Prior to the suspension of fares, exact change was required. Porterville Transit also offers a contactless "GO Card" (smart card and onboard farebox; passengers may pre-purchase single-trip fares; 1-, 7-, or 31-day passes; or preload the card with cash. Alternatively, passengers may pay using the agency's mobile app, which will display a QR code to be scanned by the onboard farebox.

Fares and passes
|  | Regular | Student | Veterans, Seniors (65+), Disabled, and Medicare | Children (5 & younger) |
|---|---|---|---|---|
| Single Ride | $1.50 | $1.50 | $0.75 | First two free, additional $1.50 each |
| All-Day Pass | $3 | $3 | $1.50 | — |
| 7-Day Pass | $10 | — | — | — |
| Monthly Pass | $40 | $25 | $20 | — |
| Regional T-Pass | $55 | — | — | — |

- Notes

===Transfers===
Bus services connecting Porterville with other communities within Tulare County are provided by Tulare County Area Transit (branded TCaT).

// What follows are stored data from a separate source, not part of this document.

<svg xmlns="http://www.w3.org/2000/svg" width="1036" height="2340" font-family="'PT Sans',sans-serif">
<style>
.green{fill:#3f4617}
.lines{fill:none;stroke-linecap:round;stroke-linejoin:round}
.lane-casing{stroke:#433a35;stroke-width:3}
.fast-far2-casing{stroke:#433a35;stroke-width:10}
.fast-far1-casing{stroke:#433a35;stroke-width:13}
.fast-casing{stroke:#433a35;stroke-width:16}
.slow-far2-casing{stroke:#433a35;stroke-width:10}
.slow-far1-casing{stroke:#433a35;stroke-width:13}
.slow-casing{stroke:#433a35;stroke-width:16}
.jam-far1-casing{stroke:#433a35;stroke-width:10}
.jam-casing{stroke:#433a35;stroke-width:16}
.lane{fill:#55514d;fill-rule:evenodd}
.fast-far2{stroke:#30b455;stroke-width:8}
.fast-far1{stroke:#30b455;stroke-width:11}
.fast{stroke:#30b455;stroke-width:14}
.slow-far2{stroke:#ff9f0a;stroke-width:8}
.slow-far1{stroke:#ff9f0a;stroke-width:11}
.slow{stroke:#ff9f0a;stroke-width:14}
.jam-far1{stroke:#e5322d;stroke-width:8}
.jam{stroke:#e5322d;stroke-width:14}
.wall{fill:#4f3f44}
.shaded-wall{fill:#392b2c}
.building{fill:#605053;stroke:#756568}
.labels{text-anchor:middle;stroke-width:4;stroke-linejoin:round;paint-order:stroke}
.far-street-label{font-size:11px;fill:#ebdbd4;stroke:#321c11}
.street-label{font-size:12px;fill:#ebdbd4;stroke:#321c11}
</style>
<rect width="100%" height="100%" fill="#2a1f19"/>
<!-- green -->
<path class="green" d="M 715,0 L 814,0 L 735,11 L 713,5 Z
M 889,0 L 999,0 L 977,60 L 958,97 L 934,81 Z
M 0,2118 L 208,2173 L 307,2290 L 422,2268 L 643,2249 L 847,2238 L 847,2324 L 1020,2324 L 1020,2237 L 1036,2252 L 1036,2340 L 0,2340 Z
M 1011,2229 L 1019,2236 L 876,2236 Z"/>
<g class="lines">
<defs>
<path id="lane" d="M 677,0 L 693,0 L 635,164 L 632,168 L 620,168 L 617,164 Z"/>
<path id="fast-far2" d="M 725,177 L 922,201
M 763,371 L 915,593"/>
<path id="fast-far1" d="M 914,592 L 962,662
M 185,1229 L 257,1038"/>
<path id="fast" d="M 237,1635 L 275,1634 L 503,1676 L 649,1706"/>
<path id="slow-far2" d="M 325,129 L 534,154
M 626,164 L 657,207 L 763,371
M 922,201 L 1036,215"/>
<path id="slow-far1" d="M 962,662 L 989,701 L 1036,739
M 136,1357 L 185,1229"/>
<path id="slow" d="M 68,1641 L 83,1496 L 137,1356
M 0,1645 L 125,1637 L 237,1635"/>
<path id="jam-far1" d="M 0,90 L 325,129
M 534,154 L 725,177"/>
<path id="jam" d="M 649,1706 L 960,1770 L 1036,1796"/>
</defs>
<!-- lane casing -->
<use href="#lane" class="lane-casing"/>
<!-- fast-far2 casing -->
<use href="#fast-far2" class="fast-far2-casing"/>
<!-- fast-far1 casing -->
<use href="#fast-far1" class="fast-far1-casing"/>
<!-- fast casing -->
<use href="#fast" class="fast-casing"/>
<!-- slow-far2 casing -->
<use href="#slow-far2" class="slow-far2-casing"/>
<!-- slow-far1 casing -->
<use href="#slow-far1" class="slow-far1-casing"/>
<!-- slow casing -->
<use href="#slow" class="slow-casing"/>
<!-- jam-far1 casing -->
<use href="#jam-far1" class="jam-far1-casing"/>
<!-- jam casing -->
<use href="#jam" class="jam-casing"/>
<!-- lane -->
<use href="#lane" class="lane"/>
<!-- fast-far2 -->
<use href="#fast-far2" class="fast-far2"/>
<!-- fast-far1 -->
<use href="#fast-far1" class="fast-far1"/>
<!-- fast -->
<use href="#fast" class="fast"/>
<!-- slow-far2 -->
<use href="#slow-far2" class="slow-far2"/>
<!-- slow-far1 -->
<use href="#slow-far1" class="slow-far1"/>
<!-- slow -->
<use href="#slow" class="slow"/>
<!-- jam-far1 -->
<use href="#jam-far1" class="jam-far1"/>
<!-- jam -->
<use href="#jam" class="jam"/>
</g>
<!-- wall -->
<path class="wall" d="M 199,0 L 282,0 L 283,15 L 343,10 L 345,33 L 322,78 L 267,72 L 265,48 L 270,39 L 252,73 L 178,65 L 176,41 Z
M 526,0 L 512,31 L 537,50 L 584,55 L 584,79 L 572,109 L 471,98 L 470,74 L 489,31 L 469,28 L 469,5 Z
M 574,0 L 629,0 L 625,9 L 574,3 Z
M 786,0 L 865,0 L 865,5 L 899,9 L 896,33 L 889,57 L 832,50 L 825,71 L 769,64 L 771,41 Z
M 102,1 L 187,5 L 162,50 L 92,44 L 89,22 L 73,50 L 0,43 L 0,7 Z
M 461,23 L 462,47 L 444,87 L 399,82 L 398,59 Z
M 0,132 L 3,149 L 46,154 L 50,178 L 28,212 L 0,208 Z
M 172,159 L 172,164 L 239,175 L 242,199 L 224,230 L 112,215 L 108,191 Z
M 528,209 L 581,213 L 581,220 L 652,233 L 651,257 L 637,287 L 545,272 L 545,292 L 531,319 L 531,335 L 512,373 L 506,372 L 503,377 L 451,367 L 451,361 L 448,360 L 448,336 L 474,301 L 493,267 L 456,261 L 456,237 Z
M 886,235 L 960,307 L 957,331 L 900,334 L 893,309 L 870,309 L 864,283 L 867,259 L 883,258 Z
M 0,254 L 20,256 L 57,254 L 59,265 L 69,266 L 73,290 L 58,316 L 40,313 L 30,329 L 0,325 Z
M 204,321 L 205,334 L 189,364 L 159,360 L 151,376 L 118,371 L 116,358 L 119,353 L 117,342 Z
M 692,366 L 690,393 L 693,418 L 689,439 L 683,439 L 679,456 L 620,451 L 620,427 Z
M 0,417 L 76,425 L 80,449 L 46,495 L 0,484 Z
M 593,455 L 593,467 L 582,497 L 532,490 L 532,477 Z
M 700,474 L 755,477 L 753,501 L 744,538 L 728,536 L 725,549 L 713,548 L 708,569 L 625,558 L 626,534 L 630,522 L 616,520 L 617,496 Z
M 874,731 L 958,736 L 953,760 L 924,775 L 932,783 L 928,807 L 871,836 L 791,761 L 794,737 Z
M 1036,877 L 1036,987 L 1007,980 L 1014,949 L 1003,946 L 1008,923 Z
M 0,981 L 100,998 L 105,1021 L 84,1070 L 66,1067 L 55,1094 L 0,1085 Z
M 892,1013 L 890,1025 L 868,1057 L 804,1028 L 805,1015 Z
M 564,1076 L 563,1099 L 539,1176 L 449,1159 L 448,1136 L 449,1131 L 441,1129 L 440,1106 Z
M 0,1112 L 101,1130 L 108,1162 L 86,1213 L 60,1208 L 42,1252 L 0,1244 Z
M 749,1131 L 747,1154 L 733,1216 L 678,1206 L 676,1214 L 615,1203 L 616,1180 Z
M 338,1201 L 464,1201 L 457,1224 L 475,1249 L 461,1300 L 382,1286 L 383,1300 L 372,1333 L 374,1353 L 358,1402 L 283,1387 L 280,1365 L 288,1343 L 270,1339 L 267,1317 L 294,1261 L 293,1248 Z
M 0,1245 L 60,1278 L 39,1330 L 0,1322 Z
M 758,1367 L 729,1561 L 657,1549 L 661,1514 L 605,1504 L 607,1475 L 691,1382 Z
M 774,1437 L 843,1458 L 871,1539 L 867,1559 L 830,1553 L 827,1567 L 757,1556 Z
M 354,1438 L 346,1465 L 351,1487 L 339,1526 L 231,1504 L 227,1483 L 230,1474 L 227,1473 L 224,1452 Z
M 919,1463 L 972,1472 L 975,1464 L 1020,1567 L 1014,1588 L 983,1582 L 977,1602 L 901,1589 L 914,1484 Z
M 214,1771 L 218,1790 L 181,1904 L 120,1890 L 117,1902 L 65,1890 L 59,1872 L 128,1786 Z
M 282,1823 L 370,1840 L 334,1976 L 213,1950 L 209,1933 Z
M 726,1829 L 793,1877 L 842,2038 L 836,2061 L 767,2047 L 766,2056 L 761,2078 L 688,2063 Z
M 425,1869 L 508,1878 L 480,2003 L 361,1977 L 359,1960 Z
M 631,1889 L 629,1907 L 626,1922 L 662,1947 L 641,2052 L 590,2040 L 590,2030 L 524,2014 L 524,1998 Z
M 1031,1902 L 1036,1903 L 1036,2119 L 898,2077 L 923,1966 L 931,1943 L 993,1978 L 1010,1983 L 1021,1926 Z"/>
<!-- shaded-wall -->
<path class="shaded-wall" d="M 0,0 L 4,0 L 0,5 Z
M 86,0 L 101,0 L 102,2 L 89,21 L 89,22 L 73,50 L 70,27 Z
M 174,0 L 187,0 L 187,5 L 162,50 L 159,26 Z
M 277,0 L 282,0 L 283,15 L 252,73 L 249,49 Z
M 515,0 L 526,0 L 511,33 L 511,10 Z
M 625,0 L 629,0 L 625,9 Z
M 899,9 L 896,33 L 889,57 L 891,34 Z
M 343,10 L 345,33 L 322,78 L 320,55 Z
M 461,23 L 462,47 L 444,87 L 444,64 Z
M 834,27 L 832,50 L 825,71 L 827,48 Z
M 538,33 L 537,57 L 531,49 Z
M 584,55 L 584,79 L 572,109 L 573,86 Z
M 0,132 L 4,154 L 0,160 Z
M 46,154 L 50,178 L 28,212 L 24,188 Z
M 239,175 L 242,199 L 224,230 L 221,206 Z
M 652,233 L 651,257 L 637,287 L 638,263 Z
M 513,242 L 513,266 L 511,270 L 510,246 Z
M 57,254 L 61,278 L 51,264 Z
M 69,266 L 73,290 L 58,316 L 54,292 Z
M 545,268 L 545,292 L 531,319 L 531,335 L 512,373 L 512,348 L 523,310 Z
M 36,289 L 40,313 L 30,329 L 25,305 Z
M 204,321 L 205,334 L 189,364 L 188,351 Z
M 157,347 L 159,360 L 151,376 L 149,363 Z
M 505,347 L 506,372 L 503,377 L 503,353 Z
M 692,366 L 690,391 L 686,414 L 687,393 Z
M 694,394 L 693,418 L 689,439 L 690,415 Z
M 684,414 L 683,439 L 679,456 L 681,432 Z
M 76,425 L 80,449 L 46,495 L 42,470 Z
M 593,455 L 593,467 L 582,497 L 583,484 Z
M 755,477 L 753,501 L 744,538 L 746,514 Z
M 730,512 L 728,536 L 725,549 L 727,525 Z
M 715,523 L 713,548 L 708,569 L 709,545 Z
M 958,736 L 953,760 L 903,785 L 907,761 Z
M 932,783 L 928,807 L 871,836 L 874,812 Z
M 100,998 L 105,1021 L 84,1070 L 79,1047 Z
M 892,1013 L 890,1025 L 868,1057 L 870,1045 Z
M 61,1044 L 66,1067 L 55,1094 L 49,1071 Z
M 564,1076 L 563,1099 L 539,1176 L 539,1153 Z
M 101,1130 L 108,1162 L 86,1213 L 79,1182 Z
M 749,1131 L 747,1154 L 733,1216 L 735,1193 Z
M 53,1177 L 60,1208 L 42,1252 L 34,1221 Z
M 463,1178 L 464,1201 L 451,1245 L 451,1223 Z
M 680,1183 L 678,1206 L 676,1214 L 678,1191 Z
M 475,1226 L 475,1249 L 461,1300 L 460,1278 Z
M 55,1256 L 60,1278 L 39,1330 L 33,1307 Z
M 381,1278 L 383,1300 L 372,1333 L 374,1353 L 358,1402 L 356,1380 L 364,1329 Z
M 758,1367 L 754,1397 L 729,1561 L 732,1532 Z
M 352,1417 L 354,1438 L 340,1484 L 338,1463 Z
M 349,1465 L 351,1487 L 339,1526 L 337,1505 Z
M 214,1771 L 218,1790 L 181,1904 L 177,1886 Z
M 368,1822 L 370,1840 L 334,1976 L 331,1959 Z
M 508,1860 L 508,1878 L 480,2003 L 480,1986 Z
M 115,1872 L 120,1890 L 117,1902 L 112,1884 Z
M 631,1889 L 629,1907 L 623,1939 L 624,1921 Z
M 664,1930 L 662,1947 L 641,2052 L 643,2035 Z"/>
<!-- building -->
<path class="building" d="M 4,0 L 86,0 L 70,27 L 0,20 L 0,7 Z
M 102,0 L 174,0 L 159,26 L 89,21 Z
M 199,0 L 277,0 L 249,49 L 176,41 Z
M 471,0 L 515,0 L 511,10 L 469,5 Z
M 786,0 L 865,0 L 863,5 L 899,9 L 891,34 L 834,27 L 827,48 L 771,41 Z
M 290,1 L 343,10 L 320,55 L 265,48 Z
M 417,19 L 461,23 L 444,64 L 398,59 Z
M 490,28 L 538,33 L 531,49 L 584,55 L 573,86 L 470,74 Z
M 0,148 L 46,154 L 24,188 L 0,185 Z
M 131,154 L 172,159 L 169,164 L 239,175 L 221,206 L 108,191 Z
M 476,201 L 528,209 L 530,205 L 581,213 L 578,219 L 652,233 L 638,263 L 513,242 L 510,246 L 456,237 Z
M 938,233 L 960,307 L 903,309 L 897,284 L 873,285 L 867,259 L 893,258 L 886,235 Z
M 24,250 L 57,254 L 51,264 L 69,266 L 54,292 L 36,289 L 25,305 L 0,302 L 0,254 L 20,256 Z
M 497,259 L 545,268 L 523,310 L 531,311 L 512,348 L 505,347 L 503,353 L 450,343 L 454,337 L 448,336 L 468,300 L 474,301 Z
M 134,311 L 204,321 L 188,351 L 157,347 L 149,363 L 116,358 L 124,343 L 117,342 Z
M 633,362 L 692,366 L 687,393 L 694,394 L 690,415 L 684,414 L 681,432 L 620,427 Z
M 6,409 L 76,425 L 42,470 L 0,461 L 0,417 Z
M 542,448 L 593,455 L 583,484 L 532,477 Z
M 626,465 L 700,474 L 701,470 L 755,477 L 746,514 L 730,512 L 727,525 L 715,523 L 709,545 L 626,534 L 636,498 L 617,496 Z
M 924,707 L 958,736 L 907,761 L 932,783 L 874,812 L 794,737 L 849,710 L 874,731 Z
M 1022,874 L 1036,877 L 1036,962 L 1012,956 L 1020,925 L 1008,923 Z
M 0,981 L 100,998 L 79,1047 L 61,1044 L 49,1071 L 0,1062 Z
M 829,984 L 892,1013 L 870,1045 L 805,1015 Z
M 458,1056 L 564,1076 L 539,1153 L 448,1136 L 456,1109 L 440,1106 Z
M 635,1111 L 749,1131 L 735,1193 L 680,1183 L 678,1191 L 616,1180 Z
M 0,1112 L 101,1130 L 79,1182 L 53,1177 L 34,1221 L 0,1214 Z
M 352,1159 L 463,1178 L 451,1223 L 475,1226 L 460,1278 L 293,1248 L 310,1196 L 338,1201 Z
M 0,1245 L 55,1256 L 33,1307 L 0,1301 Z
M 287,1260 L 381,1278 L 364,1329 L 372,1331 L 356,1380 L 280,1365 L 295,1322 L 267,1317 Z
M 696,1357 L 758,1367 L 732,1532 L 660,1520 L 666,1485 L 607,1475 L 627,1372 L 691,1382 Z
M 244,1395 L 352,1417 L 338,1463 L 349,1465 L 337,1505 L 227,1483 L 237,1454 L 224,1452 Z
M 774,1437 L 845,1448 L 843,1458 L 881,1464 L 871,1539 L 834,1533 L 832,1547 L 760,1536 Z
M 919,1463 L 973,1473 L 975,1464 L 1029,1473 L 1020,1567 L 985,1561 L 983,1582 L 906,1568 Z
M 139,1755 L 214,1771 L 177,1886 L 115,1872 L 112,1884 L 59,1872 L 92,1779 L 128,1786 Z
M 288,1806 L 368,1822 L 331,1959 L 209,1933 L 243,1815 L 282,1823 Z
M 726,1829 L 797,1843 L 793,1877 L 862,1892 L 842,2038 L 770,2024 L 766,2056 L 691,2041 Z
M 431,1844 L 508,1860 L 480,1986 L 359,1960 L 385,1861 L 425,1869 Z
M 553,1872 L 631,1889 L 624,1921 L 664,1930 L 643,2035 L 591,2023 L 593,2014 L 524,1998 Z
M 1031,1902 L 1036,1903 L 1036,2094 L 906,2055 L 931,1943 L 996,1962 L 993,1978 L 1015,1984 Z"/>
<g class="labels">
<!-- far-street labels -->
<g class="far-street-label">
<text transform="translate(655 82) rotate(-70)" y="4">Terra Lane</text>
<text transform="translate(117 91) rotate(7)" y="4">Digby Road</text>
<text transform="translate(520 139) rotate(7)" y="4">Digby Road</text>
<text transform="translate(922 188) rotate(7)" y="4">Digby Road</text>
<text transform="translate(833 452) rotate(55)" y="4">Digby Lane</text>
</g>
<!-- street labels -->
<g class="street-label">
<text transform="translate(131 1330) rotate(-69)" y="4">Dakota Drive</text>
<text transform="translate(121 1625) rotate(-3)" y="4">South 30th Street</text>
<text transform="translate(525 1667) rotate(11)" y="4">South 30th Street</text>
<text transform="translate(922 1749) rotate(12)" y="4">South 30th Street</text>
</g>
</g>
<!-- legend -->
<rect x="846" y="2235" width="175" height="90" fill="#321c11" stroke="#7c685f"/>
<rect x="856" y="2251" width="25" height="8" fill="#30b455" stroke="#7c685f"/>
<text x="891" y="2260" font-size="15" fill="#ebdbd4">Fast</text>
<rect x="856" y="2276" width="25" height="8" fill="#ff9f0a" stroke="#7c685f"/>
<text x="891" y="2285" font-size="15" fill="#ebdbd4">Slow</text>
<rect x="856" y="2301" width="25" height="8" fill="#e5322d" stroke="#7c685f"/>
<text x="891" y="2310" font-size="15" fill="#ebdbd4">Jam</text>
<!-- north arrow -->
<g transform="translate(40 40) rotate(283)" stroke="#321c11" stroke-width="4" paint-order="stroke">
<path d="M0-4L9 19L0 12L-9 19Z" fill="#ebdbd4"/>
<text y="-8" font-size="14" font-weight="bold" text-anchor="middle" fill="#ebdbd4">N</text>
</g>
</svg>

TCaT riders on Routes 40, 60, 70, 80, and 90 may transfer to Porterville Transit buses for free.

==Fleet==
In August 2021, the transit fleet included 10 battery-electric buses, 14 CNG transit buses, 12 battery-electric vans, 3 CNG cutaway buses, and 9 gasoline minivans.

Porterville Transit fleet (fixed routes, as of 2016)
| Fleet no. (Qty) | Year | Mfr | Model | Length | Fuel | Notes |
| 8159, 8162 (2) | 2003 | ElDorado/Freightliner | MST II | 31' | Diesel |  |
| 8100 (1) | 2005 | SVMC | Classic Trolley | 25' | Gasoline |  |
| 8168–8171 (4) | 2007 | ElDorado | E-Z Rider II MAX | 32' | CNG |  |
| 8175–8179 (5) | 2010 |  |
| 8184 (1) | 2009 | Starcraft | AllStar | 25' | Gasoline |  |
| 8190–8191 (2) | 2013 | ElDorado | E-Z Rider II MAX | 32' | CNG |  |
| 8192–8193 (2) | 2015 |  |
| 8201–8210 (10) | 2018 | GreenPower | EV350 | 35' | battery-electric |  |
| ? (4) | 2021 | Planned procurement |

===Facilities===
The Transit Center, which opened in May 2003, also houses the bus dispatch center and ticket office. Bus maintenance, fueling, and storage are performed at the City of Porterville Department of Public Works, Field Services Division facility on North Prospect Street, between W Grand Ave and W Morton Ave.